You are viewing a plain text version of this content. The canonical link for it is here.
Posted to user@crunch.apache.org by Ben Watson <be...@gmail.com> on 2015/09/14 15:29:25 UTC

Output Sequence Files into ORC

Hi all,

I'm trying to write a simple converter in Crunch to turn Sequence files
into ORC files. The only examples that I can find for dealing with ORC
files are the tutorial at
http://hortonworks.com/blog/using-orcfile-cascading-apache-crunch/ and then
the discussion at https://issues.apache.org/jira/browse/CRUNCH-450. The
tutorial seems to only show how to output data that's already in ORC
format, which isn't much use for me here.

It would be nice to be able to output ORC files like you can with Java
MapReduce -
http://hadoopathome.logdown.com/posts/277986-using-multipleoutputs-with-orc-in-mapreduce
- specifying a Struct, parsing each record into some type of object, and
letting the output do the rest. I've tried to replicate this in Crunch by
writing a MapFn that basically turns each record into an OrcWritable, but
it doesn't work, and even if it did I suspect it wouldn't be very efficient.

Is this something that's already possible that I'm missing?

Thanks,

Ben

Re: Output Sequence Files into ORC

Posted by Ben Watson <be...@gmail.com>.
Hi Micah,

Thanks for your help, it's good to see some more examples of ORC in Crunch.
The single ORC record created manually in the test setup is what I needed
to see.

----------

* _What this task involves_: Write out the whole mailing list thread about converting Sequence files to ORC in Crunch, word for word. The entries are separate material and are not part of the mailing list thread.

(Dataset entries)
----------

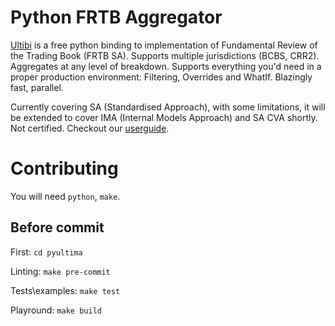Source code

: # Python FRTB Aggregator

[Ultibi](https://github.com/ultima-ib/ultima) is a free python binding to implementation of Fundamental Review of the Trading Book (FRTB SA). Supports multiple jurisdictions (BCBS, CRR2). Aggregates at any level of breakdown. Supports everything you'd need in a proper production environment: Filtering, Overrides and WhatIf. Blazingly fast, parallel.

Currently covering SA (Standardised Approach), with some limitations, it will be extended to cover IMA (Internal Models Approach) and SA CVA shortly. Not certified. Checkout our [userguide](https://ultimabi.uk/ultibi-frtb-book/).

# Contributing

You will need `python`, `make`.

## Before commit

First:
`cd pyultima`

Linting:
`make pre-commit`

Tests\\examples:
`make test`

Playround:
`make build`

----------

* _Response to this task_:
You are viewing a plain text version of this content. The canonical link for it is here.
Posted to user@crunch.apache.org by Ben Watson <be...@gmail.com> on 2015/09/14 15:29:25 UTC

Output Sequence Files into ORC

Hi all,

I'm trying to write a simple converter in Crunch to turn Sequence files
into ORC files. The only examples that I can find for dealing with ORC
files are the tutorial at
http://hortonworks.com/blog/using-orcfile-cascading-apache-crunch/ and then
the discussion at https://issues.apache.org/jira/browse/CRUNCH-450. The
tutorial seems to only show how to output data that's already in ORC
format, which isn't much use for me here.

It would be nice to be able to output ORC files like you can with Java
MapReduce -
http://hadoopathome.logdown.com/posts/277986-using-multipleoutputs-with-orc-in-mapreduce
- specifying a Struct, parsing each record into some type of object, and
letting the output do the rest. I've tried to replicate this in Crunch by
writing a MapFn that basically turns each record into an OrcWritable, but
it doesn't work, and even if it did I suspect it wouldn't be very efficient.

Is this something that's already possible that I'm missing?

Thanks,

Ben

Re: Output Sequence Files into ORC

Posted by Ben Watson <be...@gmail.com>.
Hi Micah,

Thanks for your help, it's good to see some more examples of ORC in Crunch.
The single ORC record created manually in the test setup is what I needed
to see.